The revolution’s attacks might not have been so successful without the help of a sympathetic secular press. Muggeridge shows how the rebels manipulated the press and used their journalist allies to apply pressure to the Vatican and to delegitimize its authority in the eyes of ordinary Catholics. The importance of media partisanship during the Council and the rebellion against Humanae Vitae cannot be overestimated.
Muggeridge tells a number of “Catholic horror” stories about clergy attacking Catholic doctrine or engaging in sacrilegious acts. It should be pointed out that these are not accusations she’s making about things that allegedly happened in secret. These are things publicly done, publicly recorded, and publicly boasted about by the perpetrators. It’s simply no good to pretend that what she’s talking about isn’t real or isn’t widespread. Anyone who’s spent much time in Catholic churches has his own clerical blasphemy stories, myself included.
Muggeridge ends the book on a somewhat hopeful note. John Paul II has recently been elected Pope, and she sees this as a sign that the Church will now stop appeasing her enemies, start working with her friends, and launch a counter-revolution. A quarter-century later, though, the revolution seems as powerful and Catholic orthodoxy as marginalized as ever. I admit I found the optimistic parts of the book more depressing than the pessimistic parts.

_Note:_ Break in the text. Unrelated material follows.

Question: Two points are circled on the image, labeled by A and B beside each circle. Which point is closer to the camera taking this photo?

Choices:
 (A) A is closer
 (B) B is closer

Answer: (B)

Does this book solve the mystery of how the Church fell? It certainly does a better job than most, but some things are still unexplained. Most importantly, why did the theologians turn to heresy in the first place? If power was what they wanted, the Church would have been much likelier to accommodate them if they had remained orthodox. Why weren’t orthodox Catholics able to counter the influence of a biased secular press with their own journalistic organs? There still seems to have been an almost preternatural competence of the revolutionaries and incompetence of the orthodox that I still don’t understand.